When Mr. Bush became president, Democrats worked with him to enact sweeping education reform early on and provided the key votes to pass his top priority, tax cuts. With President Barack Obama, it was different. While many argued that the problem was that Mr. Obama failed to schmooze enough with Republicans in Congress, we saw a deliberate Republican strategy to oppose all of his initiatives and frame his attempts to compromise as weak or inauthentic. The Senate under the majority leader Mitch McConnell weaponized the filibuster to obstruct legislation, block judges and upend the policy process. The Obama effect had an ominous twist, an undercurrent of racism that was itself embodied in the “birther” movement led by Donald Trump.

My only quibble with this analysis is the use of the term “undercurrent.” From my vantage point, the racism was anything but subtle. And as numerous people have pointed out, Trump’s only discernible agenda is to reverse anything and everything his black predecessor did. Unlike many observers, however, Mann and Ornstein do not see Trumpism as a deviation from past GOP priorities and practices:

Mr. Trump’s election and behavior during his first 10 months in office represent not a break with the past but an extreme acceleration of a process that was long underway in conservative politics. The Republican Party is now rationalizing and enabling Mr. Trump’s autocratic, kleptocratic, dangerous and downright embarrassing behavior in hopes of salvaging key elements of its ideological agenda: cutting taxes for the wealthy (as part of possibly the worst tax bill in American history), hobbling the regulatory regime, gutting core government functions and repealing Obamacare without any reasonable plan to replace it.

Perhaps the most important point they make is that the chaos and incompetence of this White House, and the elimination or reduction of important government functions by disastrous cabinet and agency appointments, is being encouraged and enabled by Congressional Republicans.

The failure of Republican members of Congress to resist the anti-democratic behavior of President Trump — including holding not a single hearing on his and his team’s kleptocracy — is cringe-worthy. A few Republican senators have spoken up, but occasional words have not been matched by any meaningful deeds. Only conservative intellectuals have acknowledged the bankruptcy of the Republican Party.

We have never suggested that Democrats are angels and Republicans devils. Parties exist to win elections and organize government, and they are shaped by the interests, ideas and donors that constitute their coalitions. Neither party is immune from a pull to the extreme.

But the imbalance today is striking, and frightening. Our democracy requires vigorous competition between two serious and ideologically distinct parties, both of which operate in the realm of truth, see governing as an essential and ennobling responsibility, and believe that the acceptance of republican institutions and democratic values define what it is to be an American.
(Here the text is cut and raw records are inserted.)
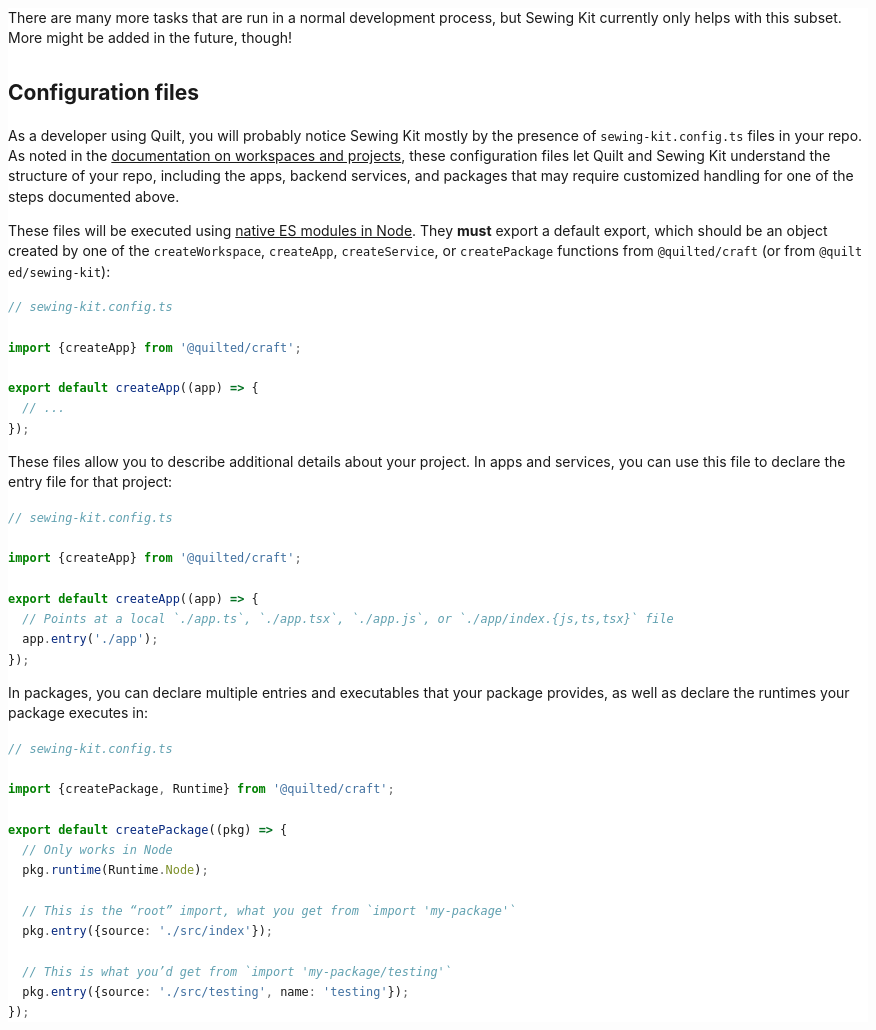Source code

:There are many more tasks that are run in a normal development process, but Sewing Kit currently only helps with this subset. More might be added in the future, though!

## Configuration files

As a developer using Quilt, you will probably notice Sewing Kit mostly by the presence of `sewing-kit.config.ts` files in your repo. As noted in the [documentation on workspaces and projects](./projects.md), these configuration files let Quilt and Sewing Kit understand the structure of your repo, including the apps, backend services, and packages that may require customized handling for one of the steps documented above.

These files will be executed using [native ES modules in Node](./esmodules.md). They **must** export a default export, which should be an object created by one of the `createWorkspace`, `createApp`, `createService`, or `createPackage` functions from `@quilted/craft` (or from `@quilted/sewing-kit`):

```ts
// sewing-kit.config.ts

import {createApp} from '@quilted/craft';

export default createApp((app) => {
  // ...
});
```

These files allow you to describe additional details about your project. In apps and services, you can use this file to declare the entry file for that project:

```ts
// sewing-kit.config.ts

import {createApp} from '@quilted/craft';

export default createApp((app) => {
  // Points at a local `./app.ts`, `./app.tsx`, `./app.js`, or `./app/index.{js,ts,tsx}` file
  app.entry('./app');
});
```

In packages, you can declare multiple entries and executables that your package provides, as well as declare the runtimes your package executes in:

```ts
// sewing-kit.config.ts

import {createPackage, Runtime} from '@quilted/craft';

export default createPackage((pkg) => {
  // Only works in Node
  pkg.runtime(Runtime.Node);

  // This is the “root” import, what you get from `import 'my-package'`
  pkg.entry({source: './src/index'});

  // This is what you’d get from `import 'my-package/testing'`
  pkg.entry({source: './src/testing', name: 'testing'});
});
```
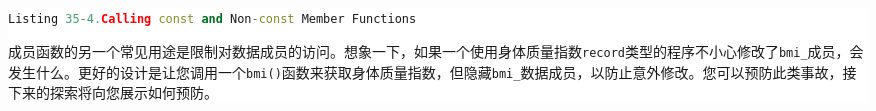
 ```cpp
Listing 35-4.Calling const and Non-const Member Functions

```

成员函数的另一个常见用途是限制对数据成员的访问。想象一下，如果一个使用身体质量指数`record`类型的程序不小心修改了`bmi_`成员，会发生什么。更好的设计是让您调用一个`bmi()`函数来获取身体质量指数，但隐藏`bmi_`数据成员，以防止意外修改。您可以预防此类事故，接下来的探索将向您展示如何预防。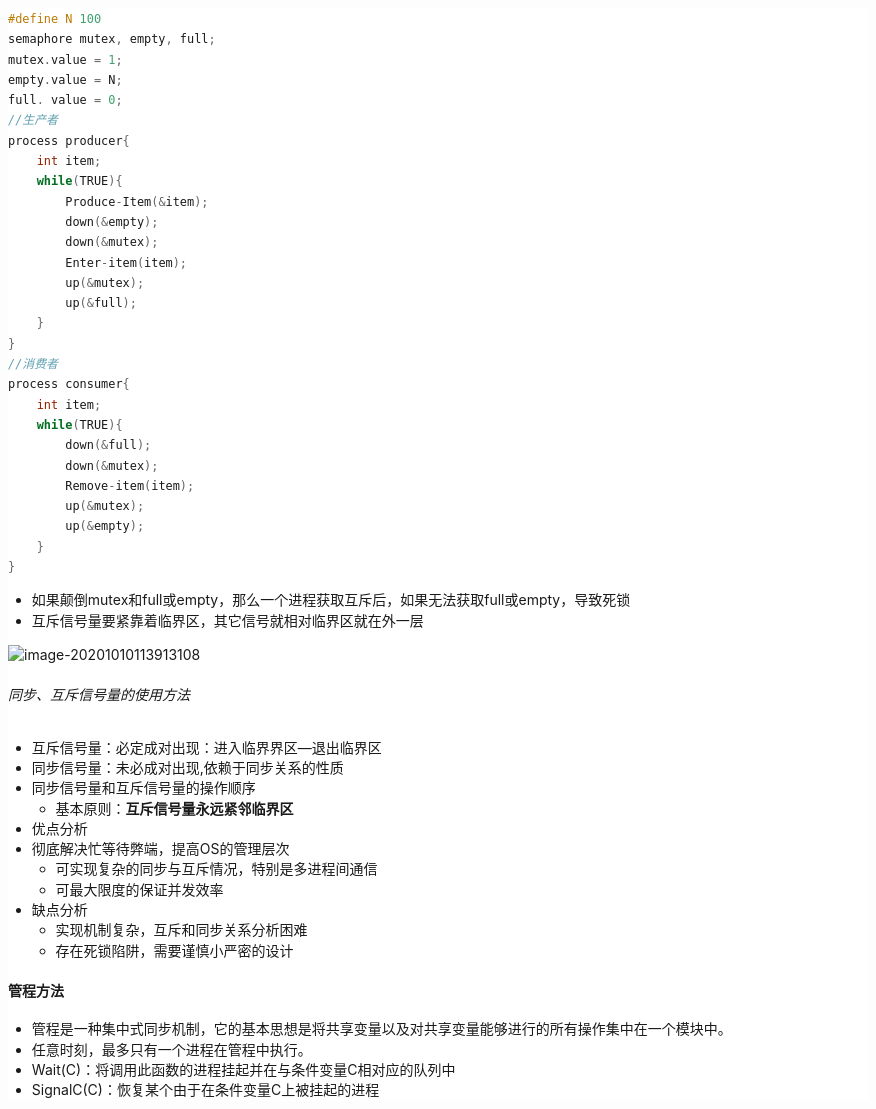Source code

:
 ```c++
#define N 100
semaphore mutex, empty, full;
mutex.value = 1;
empty.value = N;
full. value = 0;
//生产者
process producer{
    int item;
    while(TRUE){
        Produce-Item(&item);
        down(&empty);
        down(&mutex);
        Enter-item(item);
        up(&mutex);
        up(&full);
    }
}
//消费者
process consumer{
    int item;
    while(TRUE){
        down(&full);
        down(&mutex);
        Remove-item(item);
        up(&mutex);
        up(&empty);
    }
}
```

- 如果颠倒mutex和full或empty，那么一个进程获取互斥后，如果无法获取full或empty，导致死锁
- 互斥信号量要紧靠着临界区，其它信号就相对临界区就在外一层

![image-20201010113913108](https://gitee.com/lin_haoran/Picgo/raw/master/img/image-20201010113913108.png)

###### 同步、互斥信号量的使用方法

- 互斥信号量：必定成对出现：进入临界界区—退出临界区
- 同步信号量：未必成对出现,依赖于同步关系的性质
- 同步信号量和互斥信号量的操作顺序
  - 基本原则：**互斥信号量永远紧邻临界区**
- 优点分析
- 彻底解决忙等待弊端，提高OS的管理层次
  - 可实现复杂的同步与互斥情况，特别是多进程间通信
  - 可最大限度的保证并发效率
- 缺点分析
  - 实现机制复杂，互斥和同步关系分析困难
  - 存在死锁陷阱，需要谨慎小严密的设计

#### 管程方法

- 管程是一种集中式同步机制，它的基本思想是将共享变量以及对共享变量能够进行的所有操作集中在一个模块中。
- 任意时刻，最多只有一个进程在管程中执行。
- Wait(C)：将调用此函数的进程挂起并在与条件变量C相对应的队列中
- SignalC(C)：恢复某个由于在条件变量C上被挂起的进程
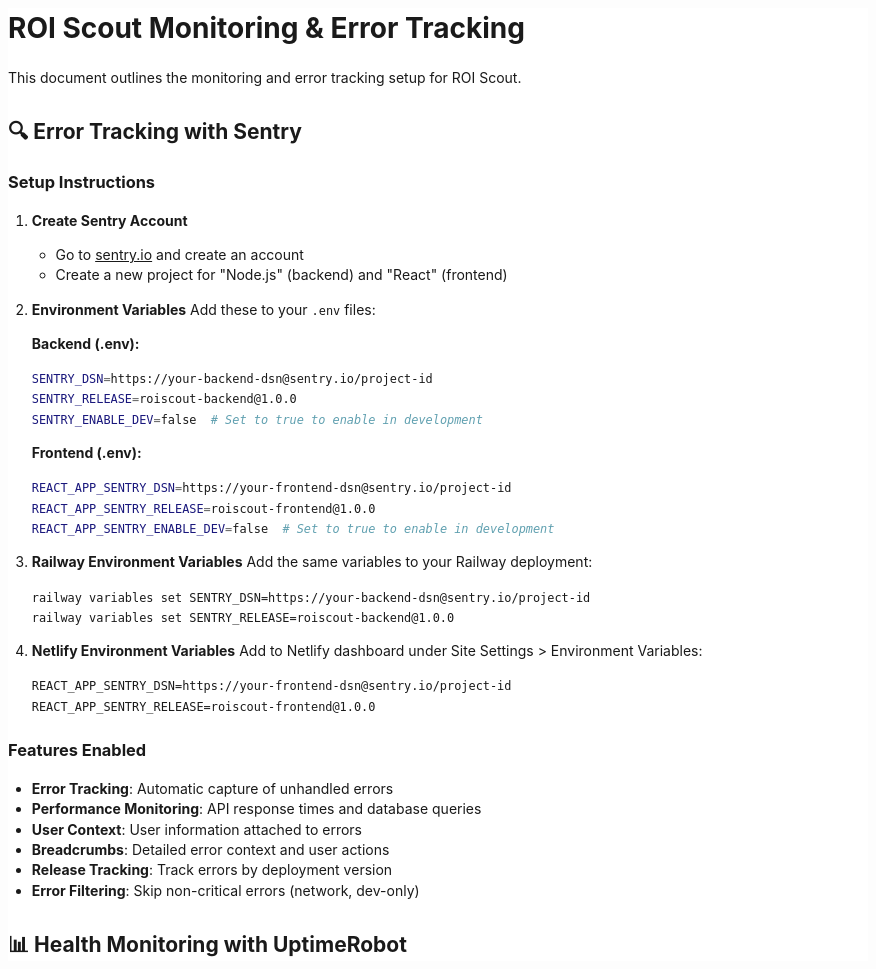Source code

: # ROI Scout Monitoring & Error Tracking

This document outlines the monitoring and error tracking setup for ROI Scout.

## 🔍 Error Tracking with Sentry

### Setup Instructions

1. **Create Sentry Account**
   - Go to [sentry.io](https://sentry.io) and create an account
   - Create a new project for "Node.js" (backend) and "React" (frontend)

2. **Environment Variables**
   Add these to your `.env` files:

   **Backend (.env):**
   ```bash
   SENTRY_DSN=https://your-backend-dsn@sentry.io/project-id
   SENTRY_RELEASE=roiscout-backend@1.0.0
   SENTRY_ENABLE_DEV=false  # Set to true to enable in development
   ```

   **Frontend (.env):**
   ```bash
   REACT_APP_SENTRY_DSN=https://your-frontend-dsn@sentry.io/project-id
   REACT_APP_SENTRY_RELEASE=roiscout-frontend@1.0.0
   REACT_APP_SENTRY_ENABLE_DEV=false  # Set to true to enable in development
   ```

3. **Railway Environment Variables**
   Add the same variables to your Railway deployment:
   ```bash
   railway variables set SENTRY_DSN=https://your-backend-dsn@sentry.io/project-id
   railway variables set SENTRY_RELEASE=roiscout-backend@1.0.0
   ```

4. **Netlify Environment Variables**
   Add to Netlify dashboard under Site Settings > Environment Variables:
   ```
   REACT_APP_SENTRY_DSN=https://your-frontend-dsn@sentry.io/project-id
   REACT_APP_SENTRY_RELEASE=roiscout-frontend@1.0.0
   ```

### Features Enabled

- **Error Tracking**: Automatic capture of unhandled errors
- **Performance Monitoring**: API response times and database queries
- **User Context**: User information attached to errors
- **Breadcrumbs**: Detailed error context and user actions
- **Release Tracking**: Track errors by deployment version
- **Error Filtering**: Skip non-critical errors (network, dev-only)

## 📊 Health Monitoring with UptimeRobot
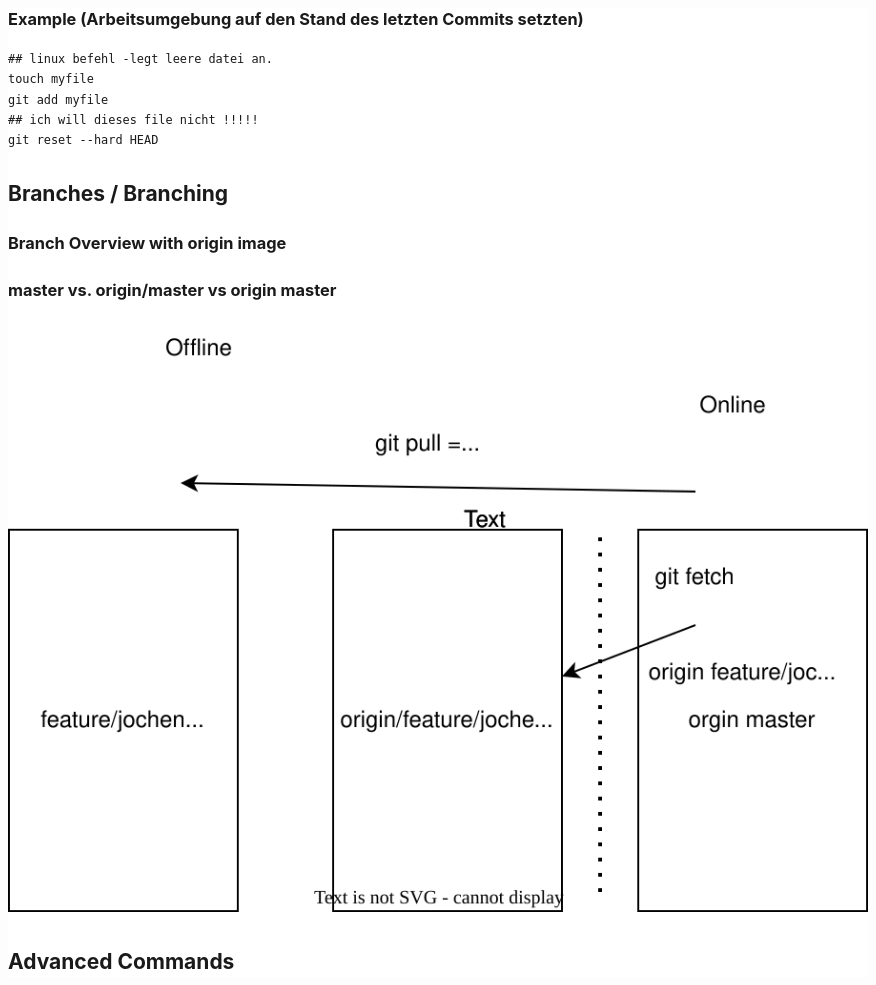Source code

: ### Example (Arbeitsumgebung auf den Stand des letzten Commits setzten)

```
## linux befehl -legt leere datei an. 
touch myfile
git add myfile 
## ich will dieses file nicht !!!!! 
git reset --hard HEAD 
```

## Branches / Branching 

### Branch Overview with origin image


### master vs. origin/master vs origin master

![Grafi](/images/origin-branches.drawio.svg)

## Advanced Commands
The Republican Party must reclaim its purpose.

What Mann and Ornstein didn’t do in this hard-hitting and absolutely accurate article is tell readers how they are supposed to make the GOP “reclaim its purpose.” For my part, I can only see one way: the GOP must be crushed at the polls in November of 2018. Only a truly massive rejection by American voters will get the message across.

They don’t just need to be beaten; they need to be crushed. And then we all have to pray that democratic and constitutional norms and rational public policies can be salvaged.